What makes you think I'm using the psp kernel exploite? Have you considered there is another doorway in to access the kernel? You can change this to make it read like any fw revision but if you havnt noticed some files can't be decrypted for a good reason.
And yes I have a 1k n 2k psp so I have decrypted alot of files and compared data output

 

[Chaos Kid]

Let's take a look back for a moment here what have we all learned from all the big Dev's? GEOHOT Kmeaw zecoxao or any of them? Or we realy gonna use webkit exploite cuz no1 can realy see a exploite.

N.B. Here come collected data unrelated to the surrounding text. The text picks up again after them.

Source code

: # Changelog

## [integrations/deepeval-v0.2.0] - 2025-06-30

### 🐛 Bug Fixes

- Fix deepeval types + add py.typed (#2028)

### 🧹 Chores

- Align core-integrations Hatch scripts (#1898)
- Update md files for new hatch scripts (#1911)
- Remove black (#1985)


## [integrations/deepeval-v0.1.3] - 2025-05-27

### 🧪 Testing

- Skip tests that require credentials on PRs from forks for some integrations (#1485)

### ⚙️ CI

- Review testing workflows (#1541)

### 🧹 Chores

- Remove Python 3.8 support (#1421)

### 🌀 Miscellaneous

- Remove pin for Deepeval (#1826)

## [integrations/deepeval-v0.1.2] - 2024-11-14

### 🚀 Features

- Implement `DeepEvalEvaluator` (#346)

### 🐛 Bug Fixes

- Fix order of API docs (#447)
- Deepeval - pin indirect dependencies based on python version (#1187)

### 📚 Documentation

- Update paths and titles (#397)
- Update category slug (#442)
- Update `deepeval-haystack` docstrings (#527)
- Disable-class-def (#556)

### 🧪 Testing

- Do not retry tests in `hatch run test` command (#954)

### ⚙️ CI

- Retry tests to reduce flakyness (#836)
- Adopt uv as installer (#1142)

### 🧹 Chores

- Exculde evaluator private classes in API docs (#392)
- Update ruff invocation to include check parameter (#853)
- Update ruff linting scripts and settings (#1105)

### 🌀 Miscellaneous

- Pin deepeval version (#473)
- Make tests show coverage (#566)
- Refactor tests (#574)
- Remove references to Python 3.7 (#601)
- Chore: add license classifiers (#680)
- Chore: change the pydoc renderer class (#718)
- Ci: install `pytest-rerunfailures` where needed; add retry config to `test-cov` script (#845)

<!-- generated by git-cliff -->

I watched the scene as it built and good times then thro the rough 3.56 times but this isnt making good use of what others have taught us except to keep falling into this same rutt that will get patched very easily.

Maybe if we all worked together then it cod happen but I don't see that anytime soon with the way this scene has become reliant on profiteers.

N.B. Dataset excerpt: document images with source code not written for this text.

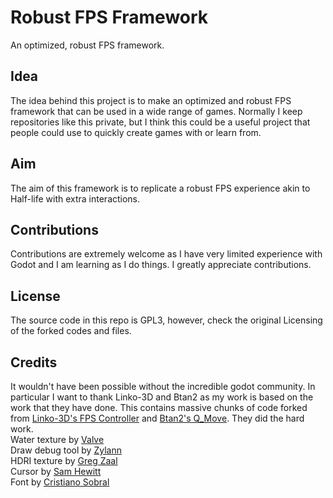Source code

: # Robust FPS Framework
 An optimized, robust FPS framework.

 ## Idea
 The idea behind this project is to make an optimized and robust FPS framework that can be used in a wide range of games.
 Normally I keep repositories like this private, but I think this could be a useful project that people could use to quickly create games with or learn from.

 ## Aim
 The aim of this framework is to replicate a robust FPS experience akin to Half-life with extra interactions.

 ## Contributions
 Contributions are extremely welcome as I have very limited experience with Godot and I am learning as I do things. I greatly appreciate contributions.

 ## License
 The source code in this repo is GPL3, however, check the original Licensing of the forked codes and files.

 ## Credits
 It wouldn't have been possible without the incredible godot community. In particular I want to thank Linko-3D and Btan2 as my work is based on the work that they have done.
 This contains massive chunks of code forked from [Linko-3D's FPS Controller](https://github.com/Linko-3D/First-Person-Controller-FPS) and [Btan2's Q_Move](https://github.com/Btan2/Q_Move).
 They did the hard work.  
Water texture by [Valve](https://www.valvesoftware.com/en/)  
Draw debug tool by [Zylann](https://github.com/Zylann/godot_debug_draw)  
HDRI texture by [Greg Zaal](https://polyhaven.com/a/qwantani)  
Cursor by [Sam Hewitt](https://github.com/snwh/suru-icon-theme/tree/master/src/cursors)  
Font by [Cristiano Sobral](https://fontlibrary.org/en/member/cssobral2013)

Until that day comes I will sit back and watch the scene struggle while I do my own work in private

 

[GritNGrind]

Let's take a look back for a moment here what have we all learned from all the big Dev's? GEOHOT Kmeaw zecoxao or any of them? Or we realy gonna use webkit exploite cuz no1 can realy see a exploite.

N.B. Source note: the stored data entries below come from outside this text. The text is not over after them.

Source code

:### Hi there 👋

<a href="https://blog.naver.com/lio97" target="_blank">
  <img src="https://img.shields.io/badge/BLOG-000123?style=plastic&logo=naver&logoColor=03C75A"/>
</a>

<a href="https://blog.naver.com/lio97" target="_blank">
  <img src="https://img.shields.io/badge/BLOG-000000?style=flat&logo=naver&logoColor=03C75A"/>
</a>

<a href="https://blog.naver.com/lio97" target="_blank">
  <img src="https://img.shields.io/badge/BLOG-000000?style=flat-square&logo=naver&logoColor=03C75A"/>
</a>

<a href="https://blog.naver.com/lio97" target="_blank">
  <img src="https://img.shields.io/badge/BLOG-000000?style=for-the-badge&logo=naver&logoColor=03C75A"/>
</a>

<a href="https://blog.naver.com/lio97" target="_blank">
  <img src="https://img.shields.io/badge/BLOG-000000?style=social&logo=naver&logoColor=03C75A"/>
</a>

I watched the scene as it built and good times then thro the rough 3.56 times but this isnt making good use of what others have taught us except to keep falling into this same rutt that will get patched very easily.

Maybe if we all worked together then it cod happen but I don't see that anytime soon with the way this scene has become reliant on profiteers.

Until that day comes I will sit back and watch the scene struggle while I do my own work in private

I'm sure there are plenty of people out there that would love to be apart of a team to see what we can dig into and each take on smaller tasks, work on them, and then get back together to see what we found out. See what kind of progress we can make, but the problem is no one wants to head something like that up. Also, I guess it's hard to find the right people/resources as well.

 

[Chaos Kid]

I'm sure there are plenty of people out there that would love to be apart of a team to see what we can dig into and each take on smaller tasks, work on them, and then get back together to see what we found out. See what kind of progress we can make, but the problem is no one wants to head something like that up. Also, I guess it's hard to find the right people/resources as well.

Its not the problem with finding ppl with those kinda resources they have always bin infront of us the whole time it's actualy finding the ones who are against backups dongles or odes which is the same if you understand the code.

Did you know that you can run there own software on a cfw unit if you know what your doing?

Did you know you can make a backups dongle run without its own dongle vilerification?

We need actual Dev's who are not in this for profit but cuz they enjoy it. Hacking is easy understanding how it works takes practise and patience that only you can tame but working as teams takes dedication of all individuals and without any of these this scene will come up empty handed.

I figured out 3k ages ago I didn't reveal it cuz profiteers only see dollar signs I on the other hand understand teams working together as a community to make things for ppl who enjoy it.